__Instruções das tarefas__
1. Responda com base no texto sobre a posição geopolítica do Brasil:
(a) Desde que ano o governo brasileiro vem sendo conduzido pela coalizão de forças mencionada?
(b) Que iniciativas são citadas como sinais de um mundo cada vez mais bipolar?
(c) Quem liderará cada um dos dois blocos principais de poder das próximas décadas?
2. Traduza para o inglês esta frase do texto sobre a posição geopolítica do Brasil: "Esses ataques, no entanto, apenas revelam a cada vez mais importante posição geopolítica do Brasil no novo mapa mundial que está se desenhando."
3. Reproduza sem alterações o trecho do texto sobre a posição geopolítica do Brasil que vai de "A América do Sul e" até "ou maior grau.", inclusive.

__Texto apresentado__
Embora a obra de Fiori não tenha caráter explicitamente normativo, não poderíamos terminar essa resenha sem rascunhar como a teoria da história que ele desenvolve pode nos ajudar a reavivar o debate sobre o desenvolvimento. Desde 2003 o o governo brasileiro vem sendo conduzido por uma coalizão de forças que conseguiu patrocinar um tímido “capitalismo de Estado” e uma política externa relativamente autônoma. Mas esta coalizão enfraqueceu-se sobremaneira a partir do momento em que Brasil deixou de contar a seu favor com o boom das commodities da primeira década do século, e agora corre o risco de se desintegrar com a debandada do congresso e os ataques diários da mídia conservadora e ultr-liberal.
Esses ataques, no entanto, apenas revelam a cada vez mais importante posição geopolítica do Brasil no novo mapa mundial que está se desenhando. Iniciativas como a Organização de Cooperação de Xangai e os Bancos de Desenvolvimento dos BRICS apontam para um mundo cada vez mais bipolar, reminiscente da Guerra Fria, e prenhe de oportunidades de alianças estratégicas e de desenvolvimento. Este mundo contará com a presença relativa cada vez menor da Europa – fustigada pela sua crise interna e pelo malogro absoluto de suas guerras civilizacionais na África e no Oriente Médio – e verá regiões como o Pacífico e a América do Sul cada vez mais disputadas pelos dois blocos principais de poder que caracterizarão as próximas décadas: um liderado pelos Estados Unidos e outro liderado pela China.
A América do Sul e o Brasil, em particular, terão, portanto, que decidir se perseguem uma estratégia autônoma ou se aderem às zonas de influência de uma das duas grandes potências. Mas contra toda ideologia, a história nos mostra que não é principalmente a “escolha” por uma potência particular o que promove o desenvolvimento, mas sim a capacidade de se articular uma estratégia nacional que aproveite as oportunidades e saiba exigir as contrapartidas que os sucessivos quadros geopolíticos oferecem, em menor ou maior grau.

__Dados fornecidos__
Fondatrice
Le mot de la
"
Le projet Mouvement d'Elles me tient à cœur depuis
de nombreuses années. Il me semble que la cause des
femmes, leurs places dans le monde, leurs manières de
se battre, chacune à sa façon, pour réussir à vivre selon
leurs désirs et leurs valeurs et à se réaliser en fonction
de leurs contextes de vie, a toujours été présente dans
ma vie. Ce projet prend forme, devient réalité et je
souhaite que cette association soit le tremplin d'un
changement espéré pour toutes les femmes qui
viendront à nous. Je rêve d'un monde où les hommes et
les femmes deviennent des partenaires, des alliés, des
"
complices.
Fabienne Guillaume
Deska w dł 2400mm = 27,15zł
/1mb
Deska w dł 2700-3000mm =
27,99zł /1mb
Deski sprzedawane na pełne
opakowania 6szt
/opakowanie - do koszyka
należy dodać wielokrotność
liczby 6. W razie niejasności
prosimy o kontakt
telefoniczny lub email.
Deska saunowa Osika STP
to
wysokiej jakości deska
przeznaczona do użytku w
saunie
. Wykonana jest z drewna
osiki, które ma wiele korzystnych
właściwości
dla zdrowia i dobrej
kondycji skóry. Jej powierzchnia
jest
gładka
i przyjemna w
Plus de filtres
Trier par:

* * *

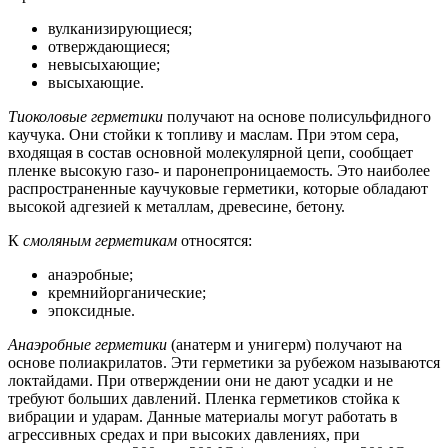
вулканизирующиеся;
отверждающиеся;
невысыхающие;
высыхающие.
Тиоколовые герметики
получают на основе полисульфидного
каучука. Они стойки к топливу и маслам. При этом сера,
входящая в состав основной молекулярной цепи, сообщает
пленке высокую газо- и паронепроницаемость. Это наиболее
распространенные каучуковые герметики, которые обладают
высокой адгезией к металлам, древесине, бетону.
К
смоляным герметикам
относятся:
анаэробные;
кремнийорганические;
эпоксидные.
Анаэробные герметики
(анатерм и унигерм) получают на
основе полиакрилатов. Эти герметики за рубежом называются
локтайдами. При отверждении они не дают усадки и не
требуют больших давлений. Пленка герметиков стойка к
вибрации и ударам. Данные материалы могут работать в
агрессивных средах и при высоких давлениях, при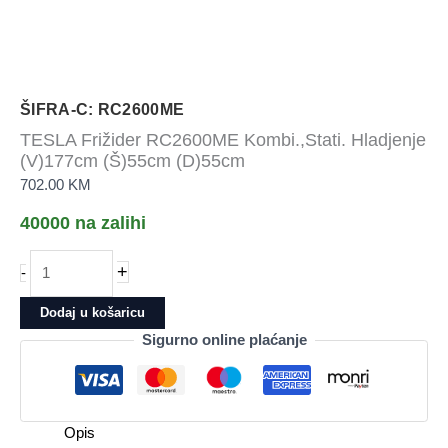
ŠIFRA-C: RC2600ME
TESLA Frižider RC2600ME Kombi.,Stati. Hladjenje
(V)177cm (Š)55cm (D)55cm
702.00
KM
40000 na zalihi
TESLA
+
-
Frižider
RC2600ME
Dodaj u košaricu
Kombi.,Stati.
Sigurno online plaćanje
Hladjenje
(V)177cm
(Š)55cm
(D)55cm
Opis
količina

__Respostas do exercício__
1.
(a) Desde 2003.
(b) A Organização de Cooperação de Xangai e os Bancos de Desenvolvimento dos BRICS.
(c) Um bloco será liderado pelos Estados Unidos e o outro pela China.

2. These attacks, however, only reveal Brazil's increasingly important geopolitical position on the new world map that is taking shape.

3.
A América do Sul e o Brasil, em particular, terão, portanto, que decidir se perseguem uma estratégia autônoma ou se aderem às zonas de influência de uma das duas grandes potências. Mas contra toda ideologia, a história nos mostra que não é principalmente a “escolha” por uma potência particular o que promove o desenvolvimento, mas sim a capacidade de se articular uma estratégia nacional que aproveite as oportunidades e saiba exigir as contrapartidas que os sucessivos quadros geopolíticos oferecem, em menor ou maior grau.